4.6 Exclusion of Certain Damages. Neither party shall be liable to the
other for any special, incidental, exemplary or consequential damages
arising from or as a result of any delay, omission or error in the
electronic transmission or receipt of any Documents pursuant to this
Agreement, even if either party has been advised of the possibility of
such damages and REGARDLESS OF FAULT. Any limitation on direct damages
to software and hardware arising from this Agreement shall be set forth
in the Appendix.
4.7 Notices. All notices required or permitted to be given with respect to
this Agreement shall be given by mailing the same postage prepaid, or
given by fax or by courier, or by other methods specified in the
Appendix to the addressee party at such party's address as set forth in
the Appendix.
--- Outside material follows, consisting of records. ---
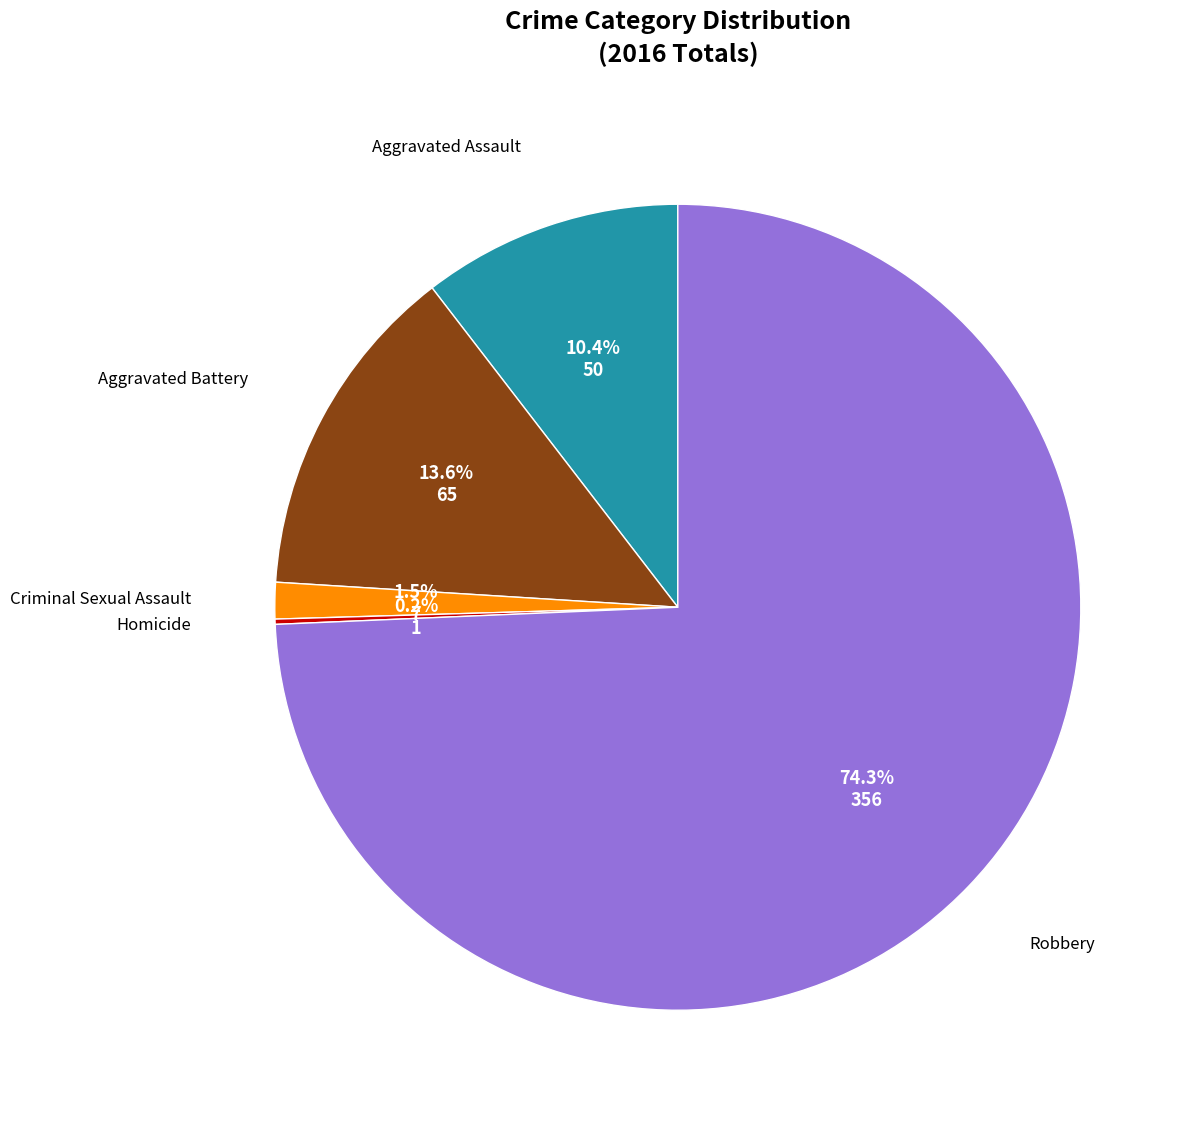

Is there any slice that represents more than half of the pie?

Yes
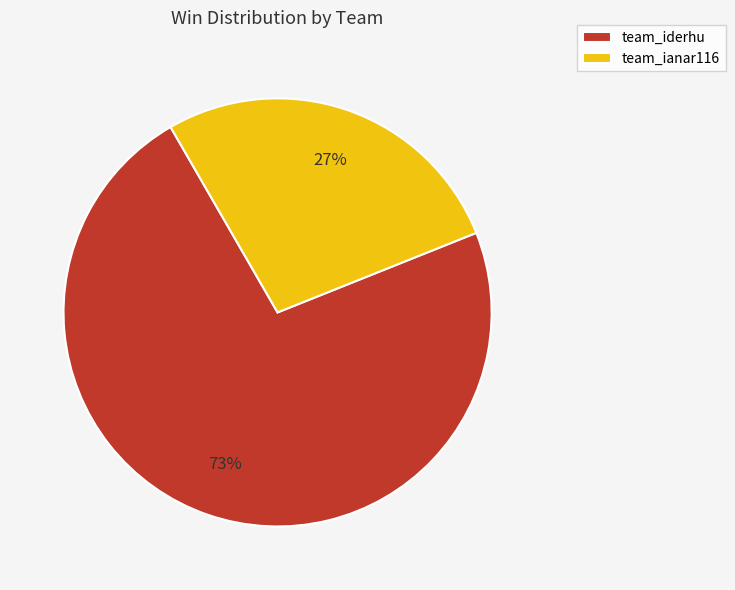

To the nearest percent, what portion does team_ianar116 represent?

27%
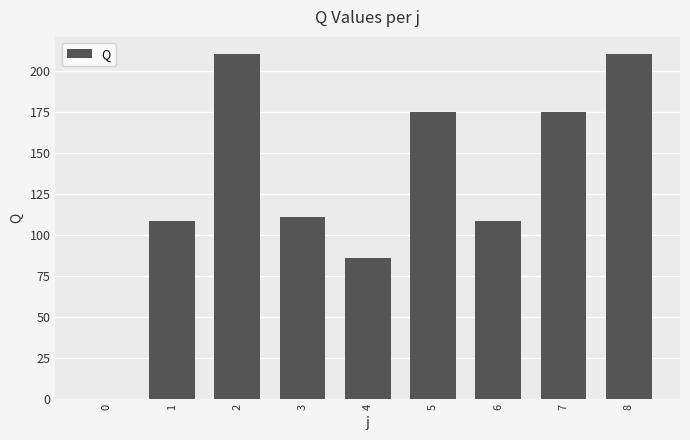

Are the bars horizontal?

No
Either party may change its address for the purpose of
notice hereunder by giving the other party no less than five (5) days
prior written notice of such new address in accordance with the
4.8 Assignment. This Agreement may not be assigned or transferred by either
party without the prior written approval of the other party, which
approval shall not be unreasonably withheld; provided, any assignment or
transfer, whether by merger or otherwise, to a party's affiliate or
successor in interest shall be permitted without prior consent if such
party assumes this Agreement.
4.9 Waivers. No forbearance by any party to require performance of any
provisions of this Agreement shall constitute or be deemed a waiver of
such provision or the right thereafter to enforce it.